Nasenstüber

Kolumnen

Das verhinderte Drehbuch

Leseprobe aus "NASENSTÜBER 3 - Fragmente"



Schon seit längerer Zeit träume ich davon etwas Spezielles „zu machen“, nämlich ein Drehbuch zu verfassen. Aber bevor ich tüchtig und beherzt in die Tastatur greifen konnte, musste ich mich als Novize für filmische Literatur erst einmal mit der Materie vertraut machen. Als Einstieg in das Thema bemühte ich zunächst zeitgemäss Wikipedia.„Ein Drehbuch,“ so begann der einschlägige Abschnitt „ist ein Arbeitstext, der die Vision eines Filmes in allen relevanten Details beschreibt und sämtliche Dialoge enthält.“ Na ja, das entsprach so in etwa meinen vagen Vorstellungen. „Die besondere Herausforderung besteht darin, allein mit den Mitteln der Sprache eine mehrdimensional erzählte Geschichte darzustellen, die sich neben der Sprache – in Form von Dialogen – auch über das Bild und den Ton ausdrückt. Dabei sollte das Drehbuch jene vorfilmische Textform darstellen, die beim Lesen ein Echtzeiterlebnis vermittelt. Dies bedeutet, dass der Film in etwa so lange dauern wird, wie das Lesen des Drehbuchs Zeit braucht.“ Alles klar. Aber viel hatte ich mit dieser Passage noch nicht gelernt, insbesondere war er überhaupt keine Anleitung um ein Drehbuch schreiben zu können. Das war eher so ein Pauschalbeschrieb.

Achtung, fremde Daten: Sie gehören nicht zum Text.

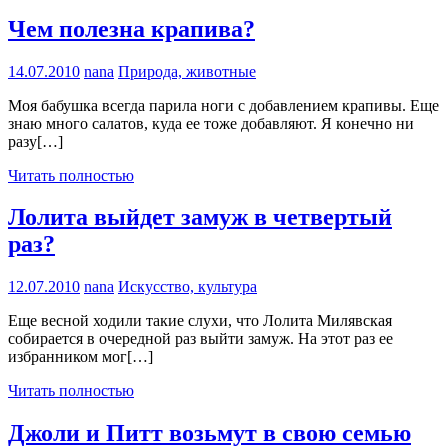
Чем полезна крапива?
14.07.2010
nana
Природа, животные
Моя бабушка всегда парила ноги с добавлением крапивы. Еще
знаю много салатов, куда ее тоже добавляют. Я конечно ни
разу[…]
Читать полностью
Лолита выйдет замуж в четвертый
раз?
12.07.2010
nana
Искусство, культура
Еще весной ходили такие слухи, что Лолита Милявская
собирается в очередной раз выйти замуж. На этот раз ее
избранником мог[…]
Читать полностью
Джоли и Питт возьмут в свою семью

Des Weiteren hiess es: „Die Funktion eines Drehbuches ist es, Dreharbeiten zu organisieren.“ Das klang nun bereits etwas konziser, aber konkret half auch diese Plattitüde nicht weiter.

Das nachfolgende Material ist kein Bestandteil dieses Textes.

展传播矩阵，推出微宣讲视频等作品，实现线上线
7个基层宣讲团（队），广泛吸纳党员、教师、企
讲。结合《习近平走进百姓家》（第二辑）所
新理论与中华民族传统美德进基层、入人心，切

Da ich selber auch noch nie ein Drehbuch gelesen hatte, musste ich mich zunächst darüber schlau machen, wie denn ein Drehbuch überhaupt aussieht. Das Internet half auch hier zunächst weiter, denn schliesslich fand ich eine Seite, die wie ein Kochbuch nach dem Motto: “Man nehme...“, minutiös die Puzzle-Teile eines Drehbuches beschrieb. „Eine Drehbuch-Szene beginnt immer mit ihrer ÜBERSCHRIFT,“, las ich da „welche anzeigt, ob die folgende Handlung drinnen (INN.) oder draussen (AUSS.) und an welchem Ort sie spielt, inwieweit dort die Sonne scheint oder eben nicht.“ Es folgte ein Beispiel: INN. BAR – TAG . AUSS. HINTERHOF – NACHT. “Die Angabe des Schauplatzes besteht oftmals aus zwei Teilen: dem allgemeinen und dem konkreten Schauplatz: Wenn die zweite Angabe die erste präzisiert, werden beide durch Schrägstrich (/) miteinander verbunden, z.B. WOHNUNG / KÜCHE.

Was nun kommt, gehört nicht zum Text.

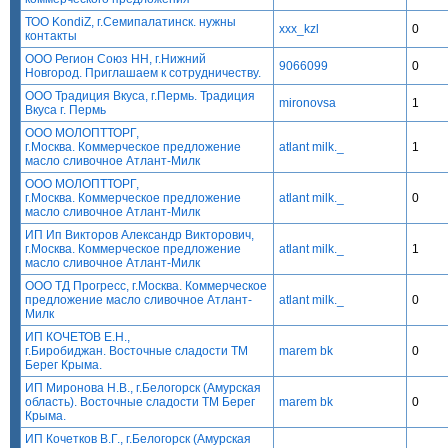
ТОО KondiZ, г.Семипалатинск. нужны
xxx_kzl
0
контакты
ООО Регион Союз НН, г.Нижний
9066099
0
Новгород. Приглашаем к сотрудничеству.
ООО Традиция Вкуса, г.Пермь. Традиция
mironovsa
1
Вкуса г. Пермь
ООО МОЛОПТТОРГ,
г.Москва. Коммерческое предложение
atlant milk._
1
масло сливочное Атлант-Милк
ООО МОЛОПТТОРГ,
г.Москва. Коммерческое предложение
atlant milk._
0
масло сливочное Атлант-Милк
ИП Ип Викторов Александр Викторович,
г.Москва. Коммерческое предложение
atlant milk._
1
масло сливочное Атлант-Милк
ООО ТД Прогресс, г.Москва. Коммерческое
предложение масло сливочное Атлант-
atlant milk._
0
Милк
ИП КОЧЕТОВ Е.Н.,
г.Биробиджан. Восточные сладости ТМ
marem bk
0
Берег Крыма.
ИП Миронова Н.В., г.Белогорск (Амурская
область). Восточные сладости ТМ Берег
marem bk
0
Крыма.
ИП Кочетков В.Г., г.Белогорск (Амурская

Wenn beide Schauplätze einen unterschiedlichen Charakter aufweisen, wird zuerst der konkrete Schauplatz und dahinter der generelle Schauplatz genannt. Beide sind durch einen Gedankenstrich (–) voneinander getrennt, z.B. AUTO – LANDSTRASSE. Wenn allein in der Zeit gesprungen wird, reicht ein SPÄTER. Sollte sich jedoch nur die Lichtsituation verändert haben, schreibt man SPÄTER – ABENDS oder SPÄTER – NACHT.“
Angaben zur Lichtsituation einer Szene seien deswegen wichtig, weil sie anzeigen, inwieweit bei einer eventuellen Realisierung Scheinwerfer, elektrische Anschlüsse usw. nötig sein werden. Also ein respektabler Beitrag zum Kostenfaktor. Am günstigsten lasse sich eine Handlung abfilmen, die tagsüber im Freien spielt. Wer hätte das gedacht.
Unter der Überschrift habe eine Beschreibung der Handlung in der Gegenwartsform (Präsens) zu folgen, was mit folgendem Beispiel illustriert wurde: INN. LIMOUSINE – TAG, WERNER und REBEKKA auf dem Rücksitz. Werner beugt sich vor übereicht Rebekka ein in Geschenkpapier eingepacktes Päckchen.
Beim Lesen dieser Drehbuchanleitung war mir aufgefallen, dass immer mal wieder Wörter in Grossbuchstaben geschrieben waren, aber einen Zusammenhang konnte ich leider nicht eruieren. Aber auch hier folgte die Kochbuchanleitung auf dem Fusse. „Folgende Angaben werden in GROSSBUCHSTABEN wiedergegeben: INN.(für innen) oder AUSS.(für aussen), der Schauplatz (also zum Beispiel WOHNZIMMER) und TAG oder NACHT (gegebenenfalls DÄMMERUNG oder andere Lichtstimmungen wie MORGEN, SPÄTER NACHMITTAG), ein CHARAKTER, wenn er oder sie zum ersten Mal im Beschreibungstext einer Szene auftaucht, der NAME DES CHARAKTERS über dem Dialog, EINSTELLUNGEN, KAMERAANWEISUNGEN und TÖNE (z.B. NAH, KAMERA FÄHRT ZURÜCK, Martin POLTERT die Treppe hinunter)“.
Kamera-Anweisungen seien tunlichst zu vermeiden, wenn sie aber unumgänglich seien, so werden auch diese in GROSSBUCHSTABEN wiedergegeben, hiess es weiter.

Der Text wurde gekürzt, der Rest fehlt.